_PAGE EXCERPT_:
One of the most basic rules for answering reference questions is to cite the source of all information given to users. Source citing is included as one measure of reference excellence in the Reference and User Services Association’s (RUSA’s) Guidelines for Behavioral Performance of Reference and Information Service Providers: the librarian “offers pointers, detailed search paths (including complete URLs), and names of resources used to find the answer, so that users can learn to answer similar questions on their own.”1 Failure to cite sources prevents users from being able to judge the authority of the information they receive and precludes them from being able to return to the sources later to find more information on their own. However, informal observations raised questions regarding how often public librarians cite their sources when answering reference questions via the telephone.
The authors investigated the question of source citation frequency by calling the twenty-five largest public library systems in the United States and Canada and asking a series of five ready reference questions, one question per telephone call, over a period of two months. Although the percentage of correct answers was much higher than previous researchers had generally found in their studies of telephone reference service, the frequency of source citing was surprisingly low.2
This article will present the results of the study and discuss implications for reference practice. It also will discuss additional issues uncovered during the study that are not related to source citing but have important implications for improving face-to-face, telephone, and digital reference services. These issues include librarians’ missing out on the chance to teach users about the nature of modern information; frustration with having to navigate the maze of telephone options employed by the automated messaging systems used by most of the libraries; librarians who did not seem to take the authors’ questions seriously; the infrequency with which respondents asked follow-up questions; respondents who did not identify themselves professionally (leaving the authors to wonder who they were); and librarians who exhibited an alarming lack of confidence in their own answers.

_RECORD SET_:

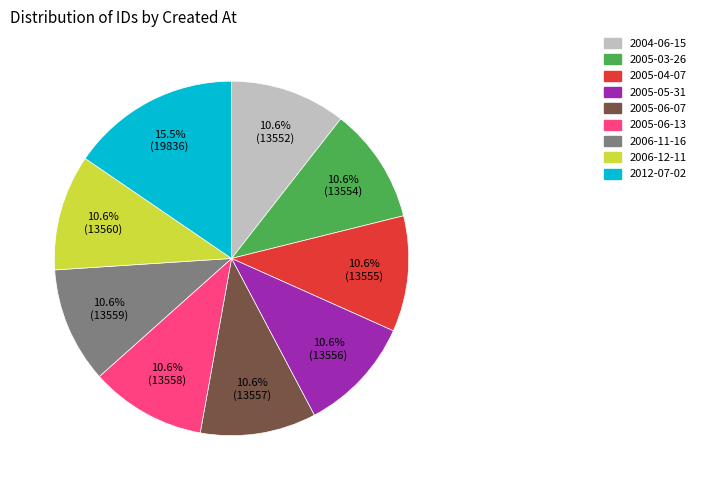

To the nearest percent, what is the difference between the 2004-06-15 and 2012-07-02 slice percentages?

5%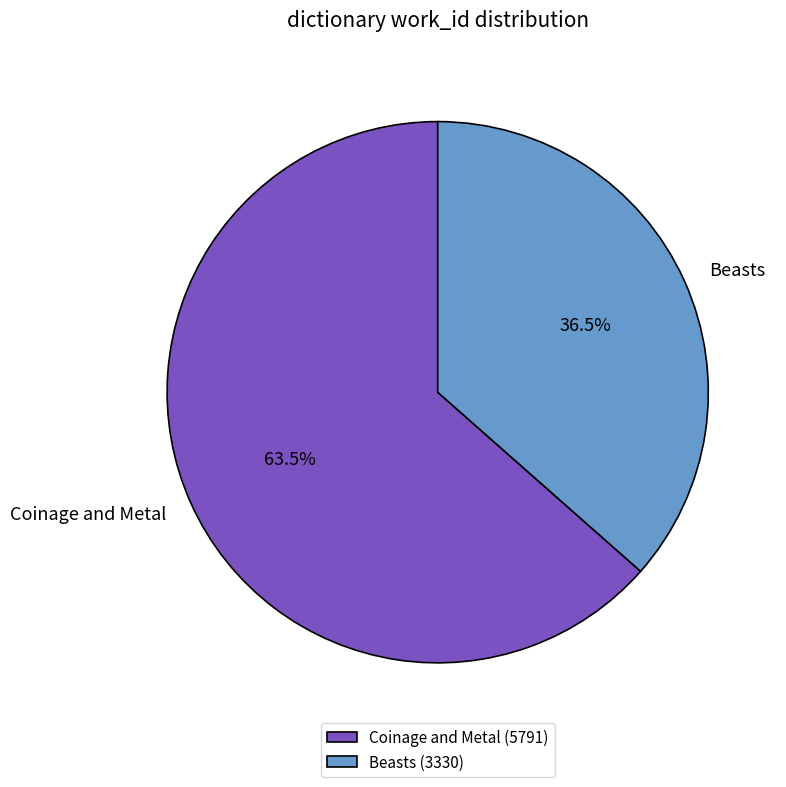

True or false: Beasts accounts for 51% of the total.

False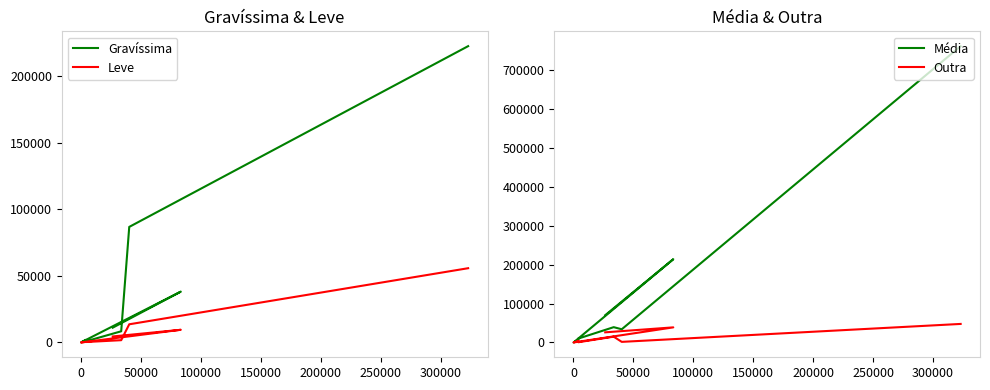

How many interior local peaks does the Outra series have?

3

_EXERCISE DESCRIPTION_: Translate this sentence from the excerpt on source citing in telephone reference into Spanish: "This article will present the results of the study and discuss implications for reference practice." The material after the text is separate from it.

_RESULT BELOW_: Este artículo presentará los resultados del estudio y analizará las implicaciones para la práctica de referencia.